• Document segment
Our CPU implementation (`pauli.cpp`,  $\sim$ 436 lines) uses `std::map<PauliWord, Complex>` for automatic deduplication. It processes gates in reverse order, applying conjugation rules sequentially with weight-based truncation after each non-Clifford gate. Time complexity is  $O(N \cdot D \cdot (q + \log N))$  where  $N$  is word count,  $D$  is circuit depth, and  $q$  is qubit count.

The main difference between CPU and GPU implementations: the CPU version uses a hashmap to keep track of all words (enabling automatic deduplication), while our GPU version uses raw arrays that can be operated on in parallel where each thread handles a single Pauli word.

### 3.4 GPU Memory Layout

We use the following constants throughout our memory analysis:

- $q$  = number of qubits in the quantum circuit
- $T$  = threads per thread block (256 in our implementation)
- $B$  = maximum number of thread blocks (400 in our implementation)

Note that each Pauli term is one byte, and a Pauli word has  $q$  terms, so each Pauli word occupies  $q$  bytes. The coefficient is 2 doubles to represent a complex value, so 16 bytes for each Pauli word as well.

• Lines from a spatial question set
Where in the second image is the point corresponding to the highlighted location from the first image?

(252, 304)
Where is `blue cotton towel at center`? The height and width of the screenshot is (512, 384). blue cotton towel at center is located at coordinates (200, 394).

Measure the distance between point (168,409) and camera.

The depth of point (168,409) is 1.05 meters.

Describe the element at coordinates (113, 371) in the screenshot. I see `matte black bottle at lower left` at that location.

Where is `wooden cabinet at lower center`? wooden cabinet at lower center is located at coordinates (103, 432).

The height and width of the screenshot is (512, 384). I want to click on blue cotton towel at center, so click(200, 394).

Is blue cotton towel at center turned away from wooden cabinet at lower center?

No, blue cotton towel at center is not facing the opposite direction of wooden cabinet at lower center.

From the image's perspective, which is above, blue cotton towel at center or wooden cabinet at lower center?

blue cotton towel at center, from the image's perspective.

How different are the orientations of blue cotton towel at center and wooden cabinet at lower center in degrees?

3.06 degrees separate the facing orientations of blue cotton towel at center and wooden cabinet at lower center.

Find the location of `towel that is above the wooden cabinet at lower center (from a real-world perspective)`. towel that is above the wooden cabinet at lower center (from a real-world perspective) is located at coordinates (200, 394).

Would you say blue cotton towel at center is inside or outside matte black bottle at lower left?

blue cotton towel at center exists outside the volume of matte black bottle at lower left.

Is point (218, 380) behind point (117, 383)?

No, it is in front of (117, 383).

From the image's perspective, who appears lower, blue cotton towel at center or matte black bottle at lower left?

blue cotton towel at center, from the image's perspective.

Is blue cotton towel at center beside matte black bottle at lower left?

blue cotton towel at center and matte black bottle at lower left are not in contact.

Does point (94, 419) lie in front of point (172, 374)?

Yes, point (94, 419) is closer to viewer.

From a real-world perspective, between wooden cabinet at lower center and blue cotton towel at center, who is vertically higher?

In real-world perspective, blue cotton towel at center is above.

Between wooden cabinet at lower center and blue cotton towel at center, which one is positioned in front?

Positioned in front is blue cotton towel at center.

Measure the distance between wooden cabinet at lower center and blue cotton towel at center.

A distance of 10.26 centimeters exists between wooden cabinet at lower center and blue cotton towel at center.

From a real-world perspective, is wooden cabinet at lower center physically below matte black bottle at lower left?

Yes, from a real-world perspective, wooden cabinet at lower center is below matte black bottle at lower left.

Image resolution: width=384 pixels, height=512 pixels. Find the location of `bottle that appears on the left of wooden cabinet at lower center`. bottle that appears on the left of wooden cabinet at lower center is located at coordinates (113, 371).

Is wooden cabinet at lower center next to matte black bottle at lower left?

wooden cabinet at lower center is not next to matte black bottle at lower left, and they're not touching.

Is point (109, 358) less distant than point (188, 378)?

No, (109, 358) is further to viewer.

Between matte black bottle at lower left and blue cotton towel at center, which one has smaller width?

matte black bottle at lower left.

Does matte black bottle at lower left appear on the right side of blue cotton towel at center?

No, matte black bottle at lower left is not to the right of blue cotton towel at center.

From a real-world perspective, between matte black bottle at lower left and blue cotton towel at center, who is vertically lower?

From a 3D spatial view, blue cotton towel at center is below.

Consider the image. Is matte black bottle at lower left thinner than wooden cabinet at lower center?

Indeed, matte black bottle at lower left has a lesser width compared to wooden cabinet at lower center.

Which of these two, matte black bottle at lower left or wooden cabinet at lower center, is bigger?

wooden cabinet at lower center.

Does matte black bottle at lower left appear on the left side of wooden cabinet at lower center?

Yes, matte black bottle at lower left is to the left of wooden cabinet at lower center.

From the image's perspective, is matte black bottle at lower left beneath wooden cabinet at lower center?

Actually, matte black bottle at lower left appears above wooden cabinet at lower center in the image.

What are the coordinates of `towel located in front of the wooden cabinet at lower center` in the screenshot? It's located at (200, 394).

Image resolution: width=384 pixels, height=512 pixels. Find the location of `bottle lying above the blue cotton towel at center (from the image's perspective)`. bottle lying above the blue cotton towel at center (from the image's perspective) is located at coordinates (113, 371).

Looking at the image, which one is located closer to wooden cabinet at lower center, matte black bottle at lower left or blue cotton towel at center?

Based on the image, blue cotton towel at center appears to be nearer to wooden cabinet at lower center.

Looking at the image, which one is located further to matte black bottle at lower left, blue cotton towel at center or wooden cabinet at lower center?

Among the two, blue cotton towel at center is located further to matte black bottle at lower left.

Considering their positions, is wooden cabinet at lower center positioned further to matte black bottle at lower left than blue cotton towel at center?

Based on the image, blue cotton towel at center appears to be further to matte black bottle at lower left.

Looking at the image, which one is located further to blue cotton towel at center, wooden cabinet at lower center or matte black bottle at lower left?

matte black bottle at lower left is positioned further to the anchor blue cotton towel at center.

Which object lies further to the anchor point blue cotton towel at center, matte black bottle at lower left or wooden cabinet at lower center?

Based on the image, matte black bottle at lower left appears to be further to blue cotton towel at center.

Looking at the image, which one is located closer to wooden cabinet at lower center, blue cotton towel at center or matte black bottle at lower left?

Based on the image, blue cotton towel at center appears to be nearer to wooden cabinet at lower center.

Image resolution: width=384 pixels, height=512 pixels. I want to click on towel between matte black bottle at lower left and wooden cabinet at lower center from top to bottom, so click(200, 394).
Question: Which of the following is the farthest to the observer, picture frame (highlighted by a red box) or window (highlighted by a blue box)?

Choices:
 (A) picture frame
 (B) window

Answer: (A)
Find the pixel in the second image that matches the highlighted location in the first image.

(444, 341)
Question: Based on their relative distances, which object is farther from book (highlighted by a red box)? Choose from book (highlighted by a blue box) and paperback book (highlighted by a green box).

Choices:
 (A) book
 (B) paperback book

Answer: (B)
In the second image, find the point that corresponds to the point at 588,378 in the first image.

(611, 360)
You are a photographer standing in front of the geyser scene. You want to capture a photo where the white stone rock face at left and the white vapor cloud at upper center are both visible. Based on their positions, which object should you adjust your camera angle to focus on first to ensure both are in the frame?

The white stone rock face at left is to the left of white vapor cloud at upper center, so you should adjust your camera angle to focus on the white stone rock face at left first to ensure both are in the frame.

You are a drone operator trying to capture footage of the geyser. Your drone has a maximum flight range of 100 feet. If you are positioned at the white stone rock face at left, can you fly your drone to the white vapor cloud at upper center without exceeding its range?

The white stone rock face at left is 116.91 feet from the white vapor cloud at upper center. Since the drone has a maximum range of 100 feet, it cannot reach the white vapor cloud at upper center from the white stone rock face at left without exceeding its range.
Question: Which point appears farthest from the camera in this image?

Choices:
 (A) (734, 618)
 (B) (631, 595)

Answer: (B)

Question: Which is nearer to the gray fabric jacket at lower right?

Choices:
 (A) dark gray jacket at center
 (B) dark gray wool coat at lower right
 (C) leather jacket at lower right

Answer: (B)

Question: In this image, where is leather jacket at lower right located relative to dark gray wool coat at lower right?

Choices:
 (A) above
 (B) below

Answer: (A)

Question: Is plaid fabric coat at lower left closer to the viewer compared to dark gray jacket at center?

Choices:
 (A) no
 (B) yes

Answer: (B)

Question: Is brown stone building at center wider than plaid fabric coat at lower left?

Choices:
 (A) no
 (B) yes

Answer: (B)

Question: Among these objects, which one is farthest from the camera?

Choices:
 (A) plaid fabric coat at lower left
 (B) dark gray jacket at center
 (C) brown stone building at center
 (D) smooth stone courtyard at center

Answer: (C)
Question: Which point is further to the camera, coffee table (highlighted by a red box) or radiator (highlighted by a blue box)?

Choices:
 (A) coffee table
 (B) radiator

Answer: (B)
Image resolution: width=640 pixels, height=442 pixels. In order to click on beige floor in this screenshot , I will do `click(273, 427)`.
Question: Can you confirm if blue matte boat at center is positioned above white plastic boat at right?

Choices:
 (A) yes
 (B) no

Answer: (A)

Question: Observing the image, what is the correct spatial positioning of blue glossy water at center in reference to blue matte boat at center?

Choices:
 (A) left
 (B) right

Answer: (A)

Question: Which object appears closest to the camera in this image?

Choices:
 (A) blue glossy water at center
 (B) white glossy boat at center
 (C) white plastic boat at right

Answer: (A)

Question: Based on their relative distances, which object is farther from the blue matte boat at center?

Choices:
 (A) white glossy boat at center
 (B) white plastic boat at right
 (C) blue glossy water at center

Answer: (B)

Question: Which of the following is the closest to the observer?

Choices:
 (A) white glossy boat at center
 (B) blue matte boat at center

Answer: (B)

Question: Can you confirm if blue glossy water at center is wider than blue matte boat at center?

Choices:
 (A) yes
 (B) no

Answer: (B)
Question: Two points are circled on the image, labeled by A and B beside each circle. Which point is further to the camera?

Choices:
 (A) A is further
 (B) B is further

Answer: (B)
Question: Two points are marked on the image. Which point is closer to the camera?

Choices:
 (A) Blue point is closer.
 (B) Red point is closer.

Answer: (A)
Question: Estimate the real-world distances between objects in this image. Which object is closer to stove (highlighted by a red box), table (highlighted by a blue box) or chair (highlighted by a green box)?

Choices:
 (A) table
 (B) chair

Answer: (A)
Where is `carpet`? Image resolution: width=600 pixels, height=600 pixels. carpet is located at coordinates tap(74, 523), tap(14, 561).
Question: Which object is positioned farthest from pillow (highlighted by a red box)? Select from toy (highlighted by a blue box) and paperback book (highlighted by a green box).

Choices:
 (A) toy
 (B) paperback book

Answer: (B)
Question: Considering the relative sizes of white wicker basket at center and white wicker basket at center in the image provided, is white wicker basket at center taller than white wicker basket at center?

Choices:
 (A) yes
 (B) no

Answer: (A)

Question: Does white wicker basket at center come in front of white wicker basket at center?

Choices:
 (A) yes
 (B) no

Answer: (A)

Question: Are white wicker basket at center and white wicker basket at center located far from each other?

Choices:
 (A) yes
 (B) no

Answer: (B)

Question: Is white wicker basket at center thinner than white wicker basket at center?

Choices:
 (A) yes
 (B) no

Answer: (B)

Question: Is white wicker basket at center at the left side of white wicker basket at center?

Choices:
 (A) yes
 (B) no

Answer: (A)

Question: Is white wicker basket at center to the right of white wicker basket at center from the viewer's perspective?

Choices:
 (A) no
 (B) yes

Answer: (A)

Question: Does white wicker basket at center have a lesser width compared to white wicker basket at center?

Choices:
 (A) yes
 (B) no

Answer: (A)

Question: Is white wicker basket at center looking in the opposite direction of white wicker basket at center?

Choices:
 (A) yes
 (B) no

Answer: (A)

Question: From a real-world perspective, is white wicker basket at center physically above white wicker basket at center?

• Written instruction 1
In the passage on the Pauli-word simulation code, how many threads per thread block does the implementation use?
• Written instruction 2
Using the passage on the Pauli-word simulation code, decide whether each statement agrees with it. Answer yes or no for each, and quote the words that settle it. (a) The CPU version stores Pauli words in raw arrays. (b) Each Pauli term takes up one byte. (c) The implementation allows at most 400 thread blocks.
• Written instruction 3
Write the next part of the passage on the Pauli-word simulation code, picking up after its last sentence.
These lines are separate from the passage on the Pauli-word simulation code.

• Task answer 1
256 threads per thread block.

• Task answer 2
(a) No: "the CPU version uses a hashmap to keep track of all words"
(b) Yes: "each Pauli term is one byte"
(c) Yes: "maximum number of thread blocks (400 in our implementation)"

• Task answer 3
#### 3.4.1 Shared Memory Organization

Each thread block had its own shared memory it used to actually perform the gate operations, and crucially rearrange and count the Pauli words remaining after truncation. This meant each thread block ultimately required:

- **Pauli word storage:**  $2 \times T \times q$  bytes—each thread started with one word and could finish with two after a rotation gate
- **Coefficient storage:**  $2 \times T \times 16$  bytes for the complex coefficients
- **Prefix sum buffers:**  $T \times 8$  bytes—we used the exact prefix sum implementation from Assignment 2 [6], just with `uint16_t` instead of a full `uint` to generate proper offsets for each thread to move each Pauli word to its new location

**Total shared memory per block:**  $(2q + 40) \times T$  bytes

This shared memory requirement ended up being the main barrier to getting more work done on an individual thread block. A critical function of shared memory is ensuring that valid Pauli words remain adjacent in memory after truncation, so future threads would automatically know what was a valid position.

### 3.4.2 Global Memory Organization

Global memory was laid out such that each potential thread block had its own region of a large array which it could read and write to without having to communicate with other thread blocks:

- **Pauli word array:**  $2 \times T \times q \times B$  bytes total. Because in the worst case (after a rotation gate), one might have to write  $2 \times T$  Pauli words, each block had a region of  $2 \times T \times q$  bytes it could write its shared memory to before exiting.
- **Coefficient array:**  $2 \times T \times 16 \times B$  bytes total, similarly partitioned.
- **Gate information:** Arrays storing gate types, what qubits they affected, and the angles of the rotation gates.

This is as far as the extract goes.